Saved entries ▸
----------------
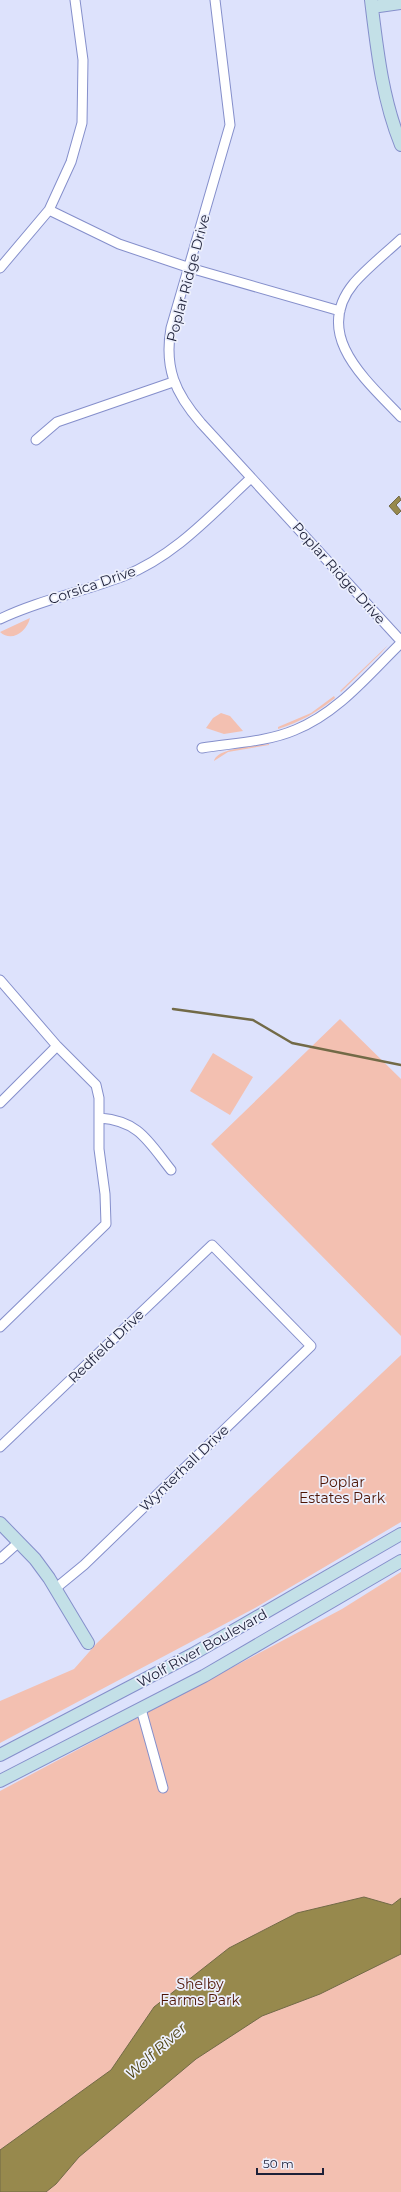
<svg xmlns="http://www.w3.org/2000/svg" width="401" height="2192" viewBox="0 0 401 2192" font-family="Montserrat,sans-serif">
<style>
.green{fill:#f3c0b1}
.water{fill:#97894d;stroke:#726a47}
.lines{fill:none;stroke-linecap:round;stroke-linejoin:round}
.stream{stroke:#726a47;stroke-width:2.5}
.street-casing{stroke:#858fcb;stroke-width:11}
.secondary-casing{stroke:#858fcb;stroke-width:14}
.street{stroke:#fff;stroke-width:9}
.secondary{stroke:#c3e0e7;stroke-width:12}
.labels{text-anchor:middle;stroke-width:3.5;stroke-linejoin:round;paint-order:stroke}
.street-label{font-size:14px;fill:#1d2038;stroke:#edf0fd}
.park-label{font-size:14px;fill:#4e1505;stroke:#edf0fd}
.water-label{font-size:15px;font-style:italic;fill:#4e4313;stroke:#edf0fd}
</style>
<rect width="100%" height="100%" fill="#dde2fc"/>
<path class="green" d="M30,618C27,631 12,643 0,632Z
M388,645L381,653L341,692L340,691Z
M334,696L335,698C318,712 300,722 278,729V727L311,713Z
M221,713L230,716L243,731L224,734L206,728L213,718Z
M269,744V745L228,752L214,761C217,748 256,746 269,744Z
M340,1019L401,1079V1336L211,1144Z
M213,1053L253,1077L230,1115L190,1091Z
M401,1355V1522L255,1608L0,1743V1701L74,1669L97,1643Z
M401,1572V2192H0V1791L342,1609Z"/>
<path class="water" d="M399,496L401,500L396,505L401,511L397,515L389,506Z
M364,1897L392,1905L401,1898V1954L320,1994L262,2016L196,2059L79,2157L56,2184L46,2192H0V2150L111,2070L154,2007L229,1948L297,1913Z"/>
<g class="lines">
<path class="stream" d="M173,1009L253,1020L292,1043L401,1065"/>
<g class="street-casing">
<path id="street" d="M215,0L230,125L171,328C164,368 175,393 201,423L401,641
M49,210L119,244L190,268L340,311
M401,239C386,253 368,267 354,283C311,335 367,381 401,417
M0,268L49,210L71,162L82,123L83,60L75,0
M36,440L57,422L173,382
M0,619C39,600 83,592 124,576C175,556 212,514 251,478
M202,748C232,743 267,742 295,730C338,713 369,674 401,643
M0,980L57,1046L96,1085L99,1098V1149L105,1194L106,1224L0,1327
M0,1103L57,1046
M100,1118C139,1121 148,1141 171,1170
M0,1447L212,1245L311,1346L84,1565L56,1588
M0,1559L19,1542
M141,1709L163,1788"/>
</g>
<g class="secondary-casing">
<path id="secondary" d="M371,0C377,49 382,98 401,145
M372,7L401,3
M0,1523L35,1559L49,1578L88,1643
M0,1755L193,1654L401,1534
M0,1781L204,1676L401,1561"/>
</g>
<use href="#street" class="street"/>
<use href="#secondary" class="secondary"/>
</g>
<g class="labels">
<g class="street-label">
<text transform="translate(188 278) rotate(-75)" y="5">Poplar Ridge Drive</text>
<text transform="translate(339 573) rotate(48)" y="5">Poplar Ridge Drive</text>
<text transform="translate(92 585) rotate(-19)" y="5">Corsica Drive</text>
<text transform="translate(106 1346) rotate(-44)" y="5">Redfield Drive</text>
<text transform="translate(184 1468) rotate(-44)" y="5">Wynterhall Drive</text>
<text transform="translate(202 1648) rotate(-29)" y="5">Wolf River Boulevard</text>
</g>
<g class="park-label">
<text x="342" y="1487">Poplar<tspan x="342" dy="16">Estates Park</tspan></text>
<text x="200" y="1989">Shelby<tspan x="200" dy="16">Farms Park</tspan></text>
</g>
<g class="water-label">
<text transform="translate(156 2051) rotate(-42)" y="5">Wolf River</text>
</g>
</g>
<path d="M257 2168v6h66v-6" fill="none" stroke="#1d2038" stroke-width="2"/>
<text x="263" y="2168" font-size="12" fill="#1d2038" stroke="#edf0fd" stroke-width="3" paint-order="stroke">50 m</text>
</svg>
----------------
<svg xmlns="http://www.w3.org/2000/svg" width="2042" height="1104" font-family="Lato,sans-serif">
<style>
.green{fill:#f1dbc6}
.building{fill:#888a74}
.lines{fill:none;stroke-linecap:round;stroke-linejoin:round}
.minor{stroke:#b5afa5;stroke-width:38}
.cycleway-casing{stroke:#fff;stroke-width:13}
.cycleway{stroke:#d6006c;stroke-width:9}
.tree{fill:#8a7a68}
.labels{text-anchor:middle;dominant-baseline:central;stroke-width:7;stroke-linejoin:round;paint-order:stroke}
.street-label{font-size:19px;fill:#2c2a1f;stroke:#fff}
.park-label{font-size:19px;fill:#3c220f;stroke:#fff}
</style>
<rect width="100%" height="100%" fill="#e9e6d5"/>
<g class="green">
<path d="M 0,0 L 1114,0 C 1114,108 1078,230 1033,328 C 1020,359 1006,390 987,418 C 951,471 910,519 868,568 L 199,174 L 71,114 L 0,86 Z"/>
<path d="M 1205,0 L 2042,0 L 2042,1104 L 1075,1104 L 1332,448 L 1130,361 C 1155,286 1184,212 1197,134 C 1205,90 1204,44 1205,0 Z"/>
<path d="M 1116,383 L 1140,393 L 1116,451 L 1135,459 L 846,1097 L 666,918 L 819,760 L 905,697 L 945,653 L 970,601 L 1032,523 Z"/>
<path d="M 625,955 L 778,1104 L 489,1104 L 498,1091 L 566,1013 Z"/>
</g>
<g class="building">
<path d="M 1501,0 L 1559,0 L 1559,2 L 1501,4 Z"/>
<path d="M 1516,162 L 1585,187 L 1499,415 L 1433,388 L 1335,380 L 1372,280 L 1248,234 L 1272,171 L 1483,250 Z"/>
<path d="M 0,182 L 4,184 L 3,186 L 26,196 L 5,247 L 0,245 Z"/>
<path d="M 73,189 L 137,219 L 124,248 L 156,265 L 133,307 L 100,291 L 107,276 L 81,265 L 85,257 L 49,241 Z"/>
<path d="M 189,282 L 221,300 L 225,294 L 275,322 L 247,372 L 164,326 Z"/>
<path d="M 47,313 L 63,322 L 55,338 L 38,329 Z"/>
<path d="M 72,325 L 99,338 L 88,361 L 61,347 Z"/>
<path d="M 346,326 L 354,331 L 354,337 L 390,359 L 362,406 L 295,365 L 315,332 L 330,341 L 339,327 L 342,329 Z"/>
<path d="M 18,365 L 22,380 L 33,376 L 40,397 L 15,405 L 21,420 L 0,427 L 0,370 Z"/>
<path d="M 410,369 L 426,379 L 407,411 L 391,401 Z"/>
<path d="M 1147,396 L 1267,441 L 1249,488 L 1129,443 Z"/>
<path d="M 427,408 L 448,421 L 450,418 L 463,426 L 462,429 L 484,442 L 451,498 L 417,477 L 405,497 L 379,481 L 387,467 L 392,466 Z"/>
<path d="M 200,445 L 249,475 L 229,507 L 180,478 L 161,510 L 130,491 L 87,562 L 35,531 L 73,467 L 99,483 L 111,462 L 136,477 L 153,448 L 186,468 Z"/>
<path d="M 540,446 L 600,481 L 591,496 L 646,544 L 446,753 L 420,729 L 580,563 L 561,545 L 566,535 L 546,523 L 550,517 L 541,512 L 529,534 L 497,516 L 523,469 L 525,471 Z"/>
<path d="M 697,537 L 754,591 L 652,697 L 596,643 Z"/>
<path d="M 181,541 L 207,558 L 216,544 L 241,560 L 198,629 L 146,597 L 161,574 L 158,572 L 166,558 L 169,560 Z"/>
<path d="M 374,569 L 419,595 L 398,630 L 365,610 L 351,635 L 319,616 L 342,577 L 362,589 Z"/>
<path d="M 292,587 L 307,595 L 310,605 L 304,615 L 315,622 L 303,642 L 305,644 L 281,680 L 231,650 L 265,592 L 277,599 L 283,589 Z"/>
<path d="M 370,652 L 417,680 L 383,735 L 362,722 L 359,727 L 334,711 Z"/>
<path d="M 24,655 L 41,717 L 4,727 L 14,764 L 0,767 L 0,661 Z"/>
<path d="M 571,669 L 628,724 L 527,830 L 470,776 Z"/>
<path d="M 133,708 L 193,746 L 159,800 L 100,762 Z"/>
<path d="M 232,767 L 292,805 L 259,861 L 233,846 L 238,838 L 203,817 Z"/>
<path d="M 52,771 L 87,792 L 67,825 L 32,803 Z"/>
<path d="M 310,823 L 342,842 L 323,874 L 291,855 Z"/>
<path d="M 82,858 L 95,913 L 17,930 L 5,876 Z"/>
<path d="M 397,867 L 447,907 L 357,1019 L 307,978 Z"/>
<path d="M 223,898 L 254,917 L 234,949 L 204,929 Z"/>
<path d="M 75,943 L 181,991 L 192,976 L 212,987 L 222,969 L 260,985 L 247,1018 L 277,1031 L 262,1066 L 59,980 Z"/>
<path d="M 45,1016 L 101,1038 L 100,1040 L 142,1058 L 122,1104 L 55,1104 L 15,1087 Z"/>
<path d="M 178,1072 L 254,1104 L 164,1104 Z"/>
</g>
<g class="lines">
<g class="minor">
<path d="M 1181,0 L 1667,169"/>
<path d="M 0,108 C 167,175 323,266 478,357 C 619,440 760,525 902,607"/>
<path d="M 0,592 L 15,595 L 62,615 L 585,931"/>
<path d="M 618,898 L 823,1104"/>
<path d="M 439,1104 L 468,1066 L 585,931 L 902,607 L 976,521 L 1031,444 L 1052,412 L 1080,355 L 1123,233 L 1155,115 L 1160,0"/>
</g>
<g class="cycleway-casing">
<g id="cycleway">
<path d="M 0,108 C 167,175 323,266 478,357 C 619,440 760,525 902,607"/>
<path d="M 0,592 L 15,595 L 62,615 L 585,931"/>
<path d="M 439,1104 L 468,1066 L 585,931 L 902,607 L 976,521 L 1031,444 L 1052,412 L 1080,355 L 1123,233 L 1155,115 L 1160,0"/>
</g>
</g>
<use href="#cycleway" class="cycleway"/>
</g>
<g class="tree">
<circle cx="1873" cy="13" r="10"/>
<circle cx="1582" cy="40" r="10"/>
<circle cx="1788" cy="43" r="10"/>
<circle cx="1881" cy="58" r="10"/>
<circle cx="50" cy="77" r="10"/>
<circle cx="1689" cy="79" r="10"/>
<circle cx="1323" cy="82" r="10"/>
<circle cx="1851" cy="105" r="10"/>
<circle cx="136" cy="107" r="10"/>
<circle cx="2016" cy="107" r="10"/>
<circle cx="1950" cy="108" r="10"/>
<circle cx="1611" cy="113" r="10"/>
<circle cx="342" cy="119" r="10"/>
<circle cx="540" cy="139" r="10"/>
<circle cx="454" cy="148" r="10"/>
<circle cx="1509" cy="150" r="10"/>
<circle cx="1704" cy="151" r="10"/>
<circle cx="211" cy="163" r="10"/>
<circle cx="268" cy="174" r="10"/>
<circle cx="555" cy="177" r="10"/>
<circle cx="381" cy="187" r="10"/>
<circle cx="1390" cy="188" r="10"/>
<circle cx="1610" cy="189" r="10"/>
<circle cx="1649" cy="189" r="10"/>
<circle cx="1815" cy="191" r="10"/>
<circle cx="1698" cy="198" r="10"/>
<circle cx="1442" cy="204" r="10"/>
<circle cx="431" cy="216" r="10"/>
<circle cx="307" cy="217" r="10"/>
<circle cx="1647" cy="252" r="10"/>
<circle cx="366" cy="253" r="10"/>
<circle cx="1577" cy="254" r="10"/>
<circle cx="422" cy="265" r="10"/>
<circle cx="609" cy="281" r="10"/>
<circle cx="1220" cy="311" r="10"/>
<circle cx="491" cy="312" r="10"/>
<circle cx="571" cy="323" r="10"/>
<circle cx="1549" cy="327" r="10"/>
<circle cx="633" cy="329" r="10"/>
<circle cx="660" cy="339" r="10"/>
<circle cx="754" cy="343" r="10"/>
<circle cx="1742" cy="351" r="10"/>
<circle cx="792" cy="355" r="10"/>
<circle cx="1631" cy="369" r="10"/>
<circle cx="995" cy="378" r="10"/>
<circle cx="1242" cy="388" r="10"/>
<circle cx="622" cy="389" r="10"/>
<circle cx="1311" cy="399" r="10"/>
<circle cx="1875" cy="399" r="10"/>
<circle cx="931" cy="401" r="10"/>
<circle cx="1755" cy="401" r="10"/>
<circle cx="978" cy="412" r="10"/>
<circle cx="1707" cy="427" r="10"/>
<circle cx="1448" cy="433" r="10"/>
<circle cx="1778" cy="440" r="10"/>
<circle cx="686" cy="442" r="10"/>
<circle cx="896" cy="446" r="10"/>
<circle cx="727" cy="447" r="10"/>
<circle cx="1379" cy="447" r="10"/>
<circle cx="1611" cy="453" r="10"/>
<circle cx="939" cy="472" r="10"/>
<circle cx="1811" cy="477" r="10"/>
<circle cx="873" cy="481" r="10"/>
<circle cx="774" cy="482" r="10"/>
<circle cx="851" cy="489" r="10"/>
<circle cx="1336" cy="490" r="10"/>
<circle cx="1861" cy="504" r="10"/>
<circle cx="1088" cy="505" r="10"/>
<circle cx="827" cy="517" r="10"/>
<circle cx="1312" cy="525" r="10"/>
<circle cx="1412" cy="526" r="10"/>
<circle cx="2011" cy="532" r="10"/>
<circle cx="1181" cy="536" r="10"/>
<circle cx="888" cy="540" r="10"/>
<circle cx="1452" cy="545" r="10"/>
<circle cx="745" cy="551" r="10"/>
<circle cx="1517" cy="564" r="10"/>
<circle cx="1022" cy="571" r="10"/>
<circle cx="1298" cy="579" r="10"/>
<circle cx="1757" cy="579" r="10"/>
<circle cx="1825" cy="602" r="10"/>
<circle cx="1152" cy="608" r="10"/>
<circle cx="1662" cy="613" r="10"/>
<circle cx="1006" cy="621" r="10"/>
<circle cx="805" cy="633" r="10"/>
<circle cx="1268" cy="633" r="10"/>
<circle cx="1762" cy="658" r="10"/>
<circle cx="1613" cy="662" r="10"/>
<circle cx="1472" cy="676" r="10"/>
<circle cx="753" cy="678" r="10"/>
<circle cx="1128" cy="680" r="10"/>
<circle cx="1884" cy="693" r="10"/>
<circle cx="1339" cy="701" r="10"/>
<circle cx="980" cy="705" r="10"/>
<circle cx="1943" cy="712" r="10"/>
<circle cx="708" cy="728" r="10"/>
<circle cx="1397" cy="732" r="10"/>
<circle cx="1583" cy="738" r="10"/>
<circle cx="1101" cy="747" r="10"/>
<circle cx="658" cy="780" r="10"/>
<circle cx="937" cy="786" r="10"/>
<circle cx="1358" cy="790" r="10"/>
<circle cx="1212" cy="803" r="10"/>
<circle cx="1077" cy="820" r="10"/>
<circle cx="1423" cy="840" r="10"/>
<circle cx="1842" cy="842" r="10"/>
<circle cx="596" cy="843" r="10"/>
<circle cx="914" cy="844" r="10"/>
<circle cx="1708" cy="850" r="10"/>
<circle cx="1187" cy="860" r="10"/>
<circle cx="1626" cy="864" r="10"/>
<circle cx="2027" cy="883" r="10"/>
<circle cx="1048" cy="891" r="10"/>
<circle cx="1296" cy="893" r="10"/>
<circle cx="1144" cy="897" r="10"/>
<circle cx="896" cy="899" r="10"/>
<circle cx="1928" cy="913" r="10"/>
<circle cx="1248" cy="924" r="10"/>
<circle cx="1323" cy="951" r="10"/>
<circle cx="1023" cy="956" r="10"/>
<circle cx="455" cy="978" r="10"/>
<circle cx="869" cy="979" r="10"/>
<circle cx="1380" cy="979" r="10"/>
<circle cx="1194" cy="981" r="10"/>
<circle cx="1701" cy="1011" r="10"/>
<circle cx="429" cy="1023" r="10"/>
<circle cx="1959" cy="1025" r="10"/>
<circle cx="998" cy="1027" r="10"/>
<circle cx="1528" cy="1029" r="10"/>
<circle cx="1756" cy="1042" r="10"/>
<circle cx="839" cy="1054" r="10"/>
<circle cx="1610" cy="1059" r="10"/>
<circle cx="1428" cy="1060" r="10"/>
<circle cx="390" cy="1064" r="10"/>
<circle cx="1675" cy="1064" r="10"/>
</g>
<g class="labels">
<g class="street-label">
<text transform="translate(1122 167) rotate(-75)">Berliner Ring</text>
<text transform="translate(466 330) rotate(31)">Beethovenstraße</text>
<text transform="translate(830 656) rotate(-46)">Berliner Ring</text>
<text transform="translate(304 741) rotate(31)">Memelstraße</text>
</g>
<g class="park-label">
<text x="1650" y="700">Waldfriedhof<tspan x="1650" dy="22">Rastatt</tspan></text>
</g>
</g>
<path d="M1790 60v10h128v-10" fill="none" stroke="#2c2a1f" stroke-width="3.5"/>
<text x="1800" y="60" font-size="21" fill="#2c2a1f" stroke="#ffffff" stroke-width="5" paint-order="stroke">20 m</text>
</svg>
----------------
Task to carry out ▸ The number of lines above containing the word "http" is all that should be returned.

Result of the exercise ▸ 2